Formatting fake time signatures

I want to reproduce something like the attached. The composer’s original time signature notation often has long bars and complex rhythms which need to be split up for easier reading.

I want to copy the method done in another program, using normal sized time signatures in the staves and the composer’s original time signatures as system text above the top staff of the score.

I’m trying to make this work using system text in Dorico, using the glyphs from
Browse the glyphs | SMuFL. Clearly the “Control character for numerator.denominator digit”
glyphs are meant to be used somehow, and this document http://www.smufl.org/files/smufl-0.7.pdf (pages 40-41) gives some clues, but I can’t find the “right” way to put all the pieces together, either to make a time signature with single digits (e.g 9/4) or with a two-digit numerator centered over the denominator (e.g. 10/4).

Note: the other notation program obviously “cheated” by using a different font for the fake time signatures, but Dorico and Smufl should be able to do better than that!

Here’s a short thread (which you may already know) on creating time signatures with shift-X text, and unicode hex input.

Sometimes the control character doesn’t work for me, and I have to enter the numerator and denominator separately, and adjust them in Engrave mode (for example, 4/8). But sometimes the control character works fine (I think it worked in 5/8); I’m not sure why I find it inconsistent.

Thanks Stephen. The “recommended ligatures” in the smufl PDF were the other way round with the control character after the digit, which was “nearly working” but not right!

This is still not working in all cases. If I generate a 12/8 time signature using Daniel’s recipe E09E E081 E09E E082 E09F E088 that works fine. However if I try to generate 10/8, 12/4 or 10/4 the same way I get the various wrong results as in the attachment.

Is this a bug in the font, or does it require some different input?

This is on Windows not Mac, if it matters. I’m selecting the characters using the Windows character map app. (There shouldn’t be any issue with selecting the wrong characters, since the character map shows the “E” numbers.)
Fake time signatures.png

I encounter similar problems on Mac. For now, I’m just using the numerator and denominator as separate glyphs, and positioning them by hand.

It’s not a bug, Bravura just doesn’t contain the appropriate ligatures.
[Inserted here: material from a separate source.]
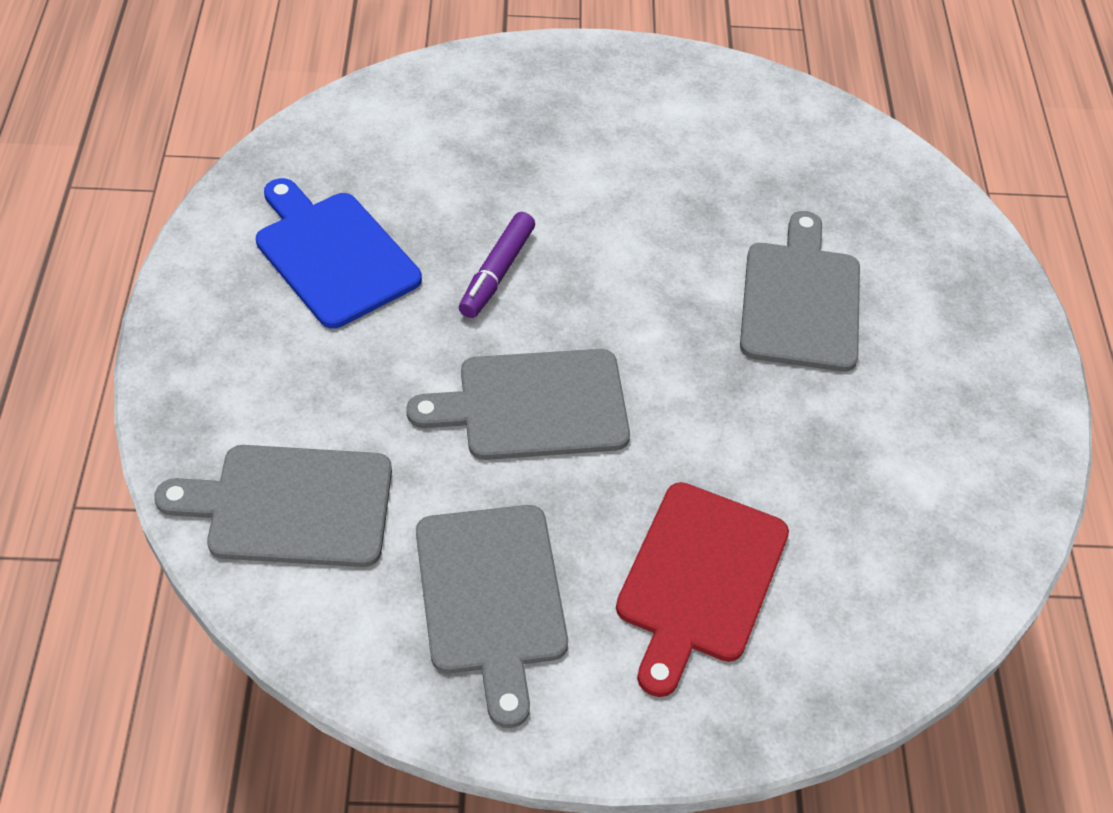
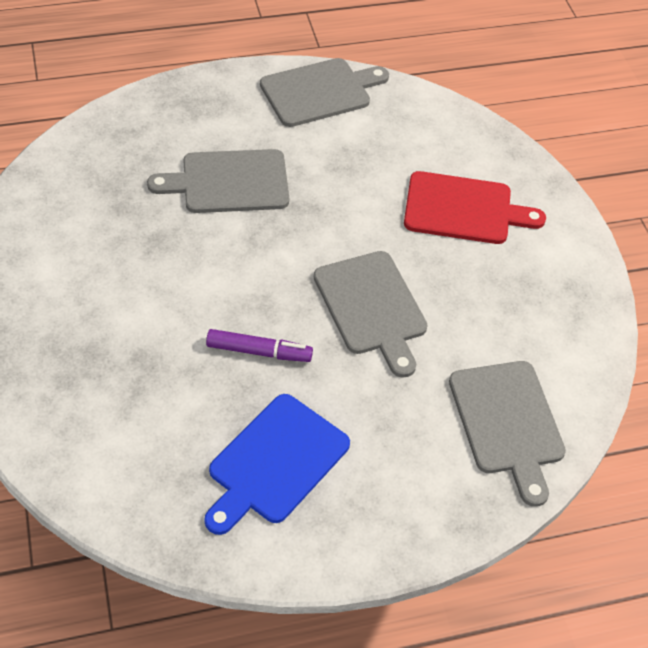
camera: 105 degrees left, 0 degrees up
(491, 598) = (522, 302): grey cutting board -> grey cutting board (320, 92)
The font falls back to parsing smaller parts of the string that it can combine to existing ligatures, in this case each single pair of control character and number (or the 2/4 part of 12/4).
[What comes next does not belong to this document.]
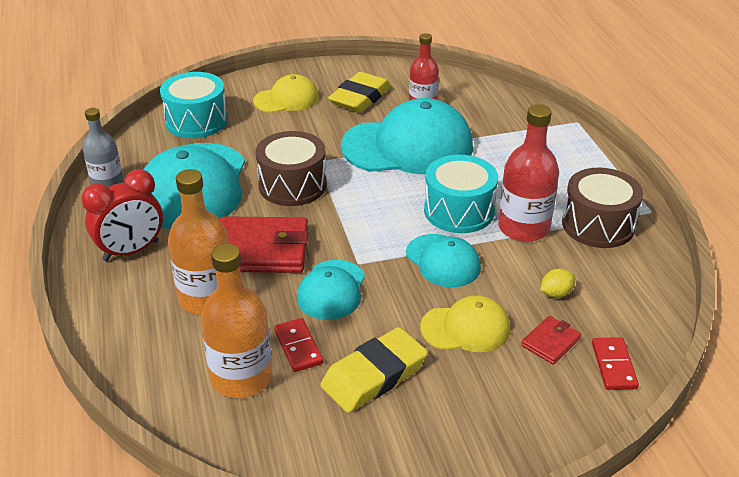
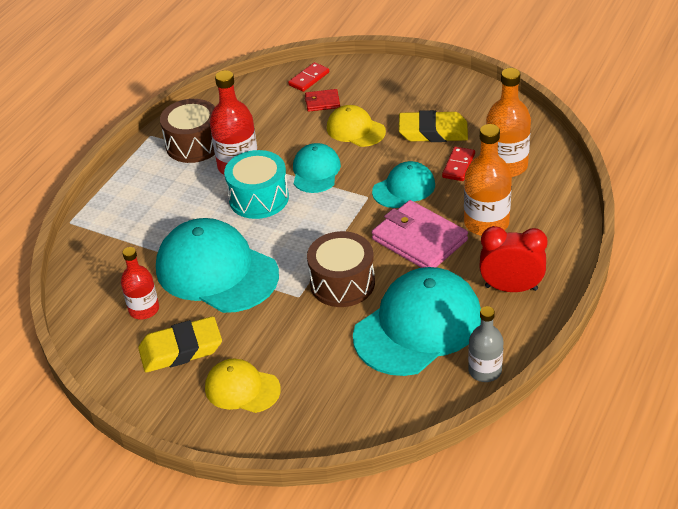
camera: 135 degrees left, 5 degrees up
(196, 121) = (348, 408): turquoise drum -> none
(261, 249) = (419, 240): red wallet -> pink wallet
(556, 293) = (282, 121): yellow lemon -> none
Edit: Bravura contains only these pre-built time signatures:

OK, so the work round is create a character style with 0% leading between the rows, then make two lines of centered text using the non-printing characters to position the numerator and denominator.
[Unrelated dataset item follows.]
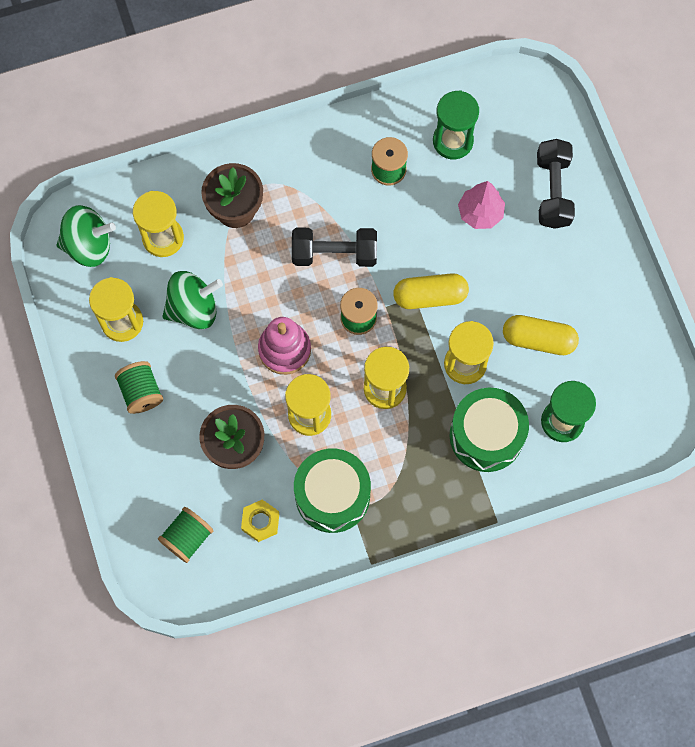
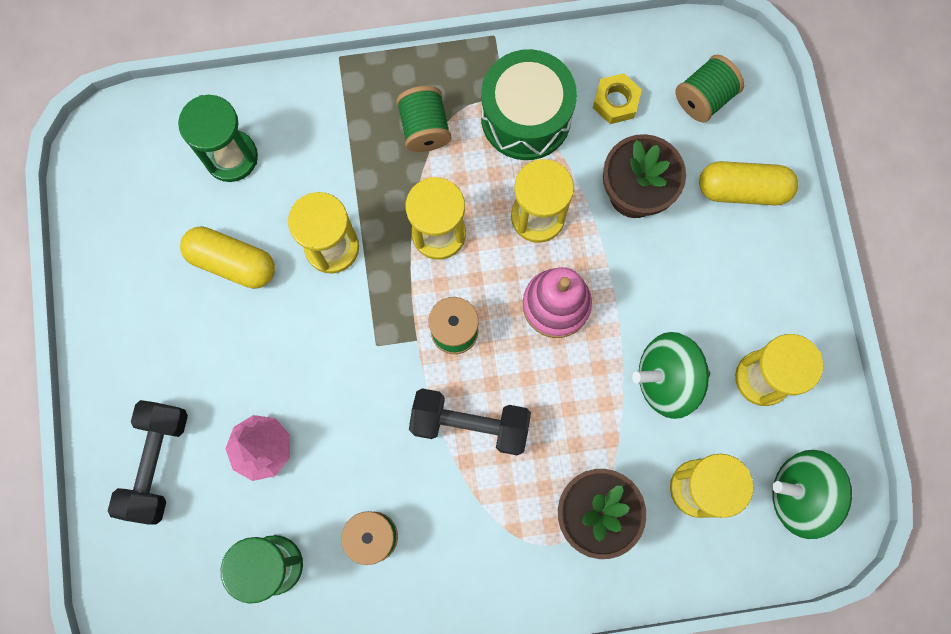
camera: 170 degrees left, 5 degrees up
(141, 392) = (744, 281): green spool -> green spool (424, 128)
(430, 296) = (356, 343): yellow capsule -> yellow capsule (742, 189)
(486, 435) = (327, 156): green drum -> none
Fiddly to do, but it looks right.
Fake time signature - success.png

Rob,

I can understand your desire to show the original time signatures, even though, for the sake of both conductor and performers, you are subdividing such overly long bars, which can go up to something like 16/4, into smaller, more meaningful ones. Using dotted barlines between the newly created subbars, and solid barlines between the original long ones, is clearly the best approach. This is what I had to do in the works for chamber ensembles I edited, but I did not try to add the original time signatures as you seem ready to do. I don’t think that performers benefit much from the information. I am glad that you found a way to create the appropriate signatures. I guess that you will have create all possibilities from 1 to n (the value of which I cannot say for sure) for the denominators 2, 4, and 8, and then copy from your list for each instance. Sad that it will mean so much copying and pasting.

I agree they are probably no use in the parts, but keeping them in the score doesn’t take much space and preserves what the composer actually wrote.

From experience with early (16th century) music, editorial tidying up irregular barring can sometimes remove ambiguities that were probably meant to be ambiguous - though it’s probably a necessary evil in works that need a conductor.